▸ Work instructions
With the line containing "(c) Insufficient capacity" as the start and the line containing "(d) The educational" as the end, transcribe that span of the entries below exactly, including both.
┌──
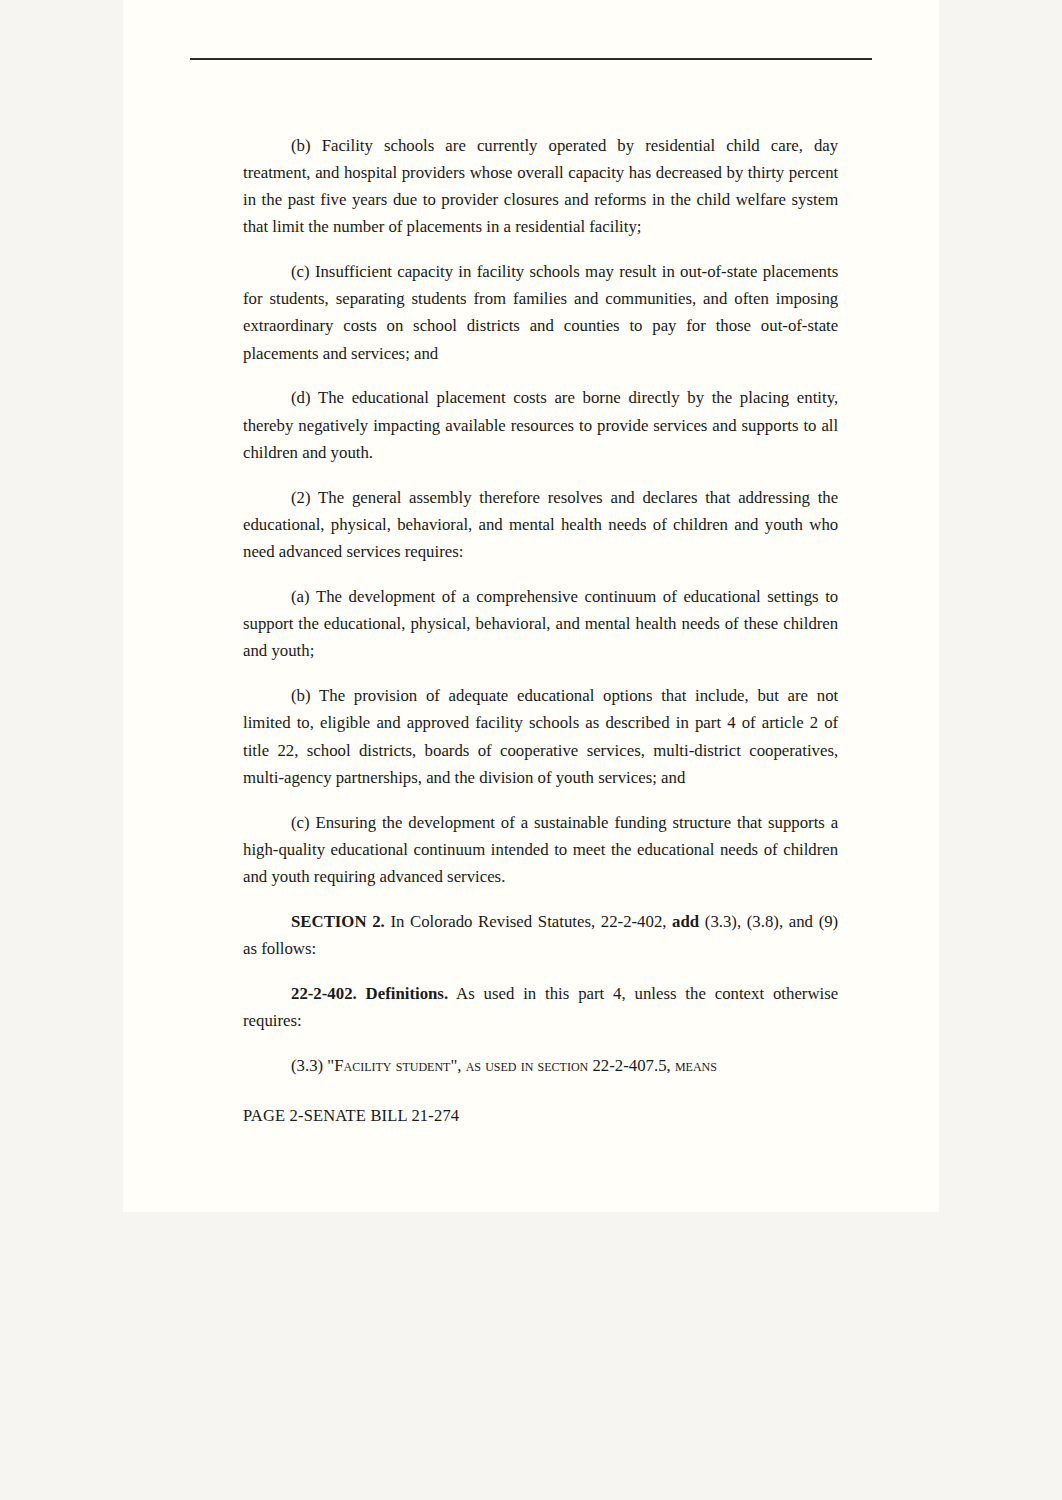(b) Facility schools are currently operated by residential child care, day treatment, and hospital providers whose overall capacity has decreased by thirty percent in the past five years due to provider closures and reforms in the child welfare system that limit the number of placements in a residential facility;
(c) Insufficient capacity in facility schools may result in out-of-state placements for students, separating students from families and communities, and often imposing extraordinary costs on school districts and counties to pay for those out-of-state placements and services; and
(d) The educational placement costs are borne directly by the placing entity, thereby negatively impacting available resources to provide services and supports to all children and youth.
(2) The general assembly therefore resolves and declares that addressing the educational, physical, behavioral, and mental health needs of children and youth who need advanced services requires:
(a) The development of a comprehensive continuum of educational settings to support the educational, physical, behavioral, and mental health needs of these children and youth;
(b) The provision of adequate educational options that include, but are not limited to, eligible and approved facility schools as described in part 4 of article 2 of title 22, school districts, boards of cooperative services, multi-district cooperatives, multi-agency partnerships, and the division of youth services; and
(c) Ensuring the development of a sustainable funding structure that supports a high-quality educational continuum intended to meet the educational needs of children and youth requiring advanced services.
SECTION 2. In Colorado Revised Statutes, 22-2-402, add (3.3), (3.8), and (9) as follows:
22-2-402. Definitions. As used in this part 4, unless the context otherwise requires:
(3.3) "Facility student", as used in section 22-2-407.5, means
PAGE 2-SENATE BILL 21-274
└──
▸ Exercise answer
(c) Insufficient capacity in facility schools may result in out-of-state placements for students, separating students from families and communities, and often imposing extraordinary costs on school districts and counties to pay for those out-of-state placements and services; and
(d) The educational placement costs are borne directly by the placing entity, thereby negatively impacting available resources to provide services and supports to all children and youth.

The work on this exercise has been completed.